La tendance sur le marché des capitaux était néanmoins positive. Le nombre de titres à la hausse surpassait celui des autres dans une proportion qui atteignait parfois 5 par rapport à 1. Les profits dépassaient facilement les 5%. Il n’empêche que le volume s’est tassé. On a nettement moins échangé que les semaines antérieures. La plupart des investisseurs préfèrent assurément attendre de meilleures circonstances. Notons toutefois la bonne performance des titres pourris libellés en euro (EUR), alors qu’ils fléchissaient dans les autres devises. Les émetteurs russes ont cédé pas mal de terrain, tout comme le rouble (RUB) qui a chuté de 7,9%. Les analystes craignent que les émetteurs russes rencontrent quelques difficultés lors du remboursement de leurs emprunts échus. Selon eux, ils ne seront plus capables de les renouveler. Ils oublient que ces émetteurs trouveront toujours de nouveaux créanciers en Chine et ailleurs. Il n’en demeure pas moins qu’ils devront récolter les dollars nécessaires aux remboursements.

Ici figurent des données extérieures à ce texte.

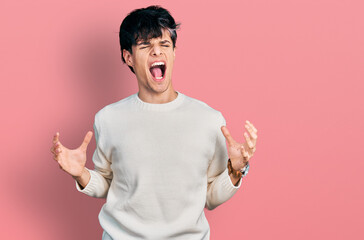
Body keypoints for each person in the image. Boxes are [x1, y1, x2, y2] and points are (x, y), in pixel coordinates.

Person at [50, 5, 258, 240]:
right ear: (128, 57)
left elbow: (209, 196)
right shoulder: (108, 119)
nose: (157, 52)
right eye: (146, 46)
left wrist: (236, 170)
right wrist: (80, 174)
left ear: (174, 52)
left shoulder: (209, 120)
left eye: (164, 45)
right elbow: (109, 185)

La panique était aussi perceptible sur le marché primaire où l’activité s’est fortement tassée. Certes, les banques continuent d’inonder ce marché de leurs émissions. Et vu que les taux d’intérêt sont dans l’impossibilité de remonter d’ici peu, leurs titres ont trouvé facilement preneurs. Les émissions industrielles ont rencontré plus de difficultés. Mais ne vous laissez pas leurrer par leurs performances sur le marché gris. Ainsi, la pétrolière espagnole Repsol (BBB-) y affiche une surcote malgré les sombres perspectives de ce secteur. Cette prouesse est uniquement attribuable au soutien assidu des banques chargées du placement.
National Australia Bank
Peu de nouveautés intéressantes pour les petits porteurs sont apparues la semaine passée. Et quand il y en avait une, ses conditions n’étaient généralement pas très attrayantes. On ne peut se satisfaire, par exemple, d’un rendement de 4,13% pour la nouvelle émission de la Rabobank (A+) en NZD. Il accuse en effet un manque de l’ordre de 1% par rapport à la moyenne du marché significative pour cette qualité-là. Aussi nous vous renvoyons à l’alternative issue du même secteur, National Australia Bank (AA, alt.1) qui lui est qualitativement supérieure et rapporte plus. Sans tenir compte de l’amélioration qualitative, frais et différence de prix peuvent atteindre 0,78% avant que le surrendement disparaisse.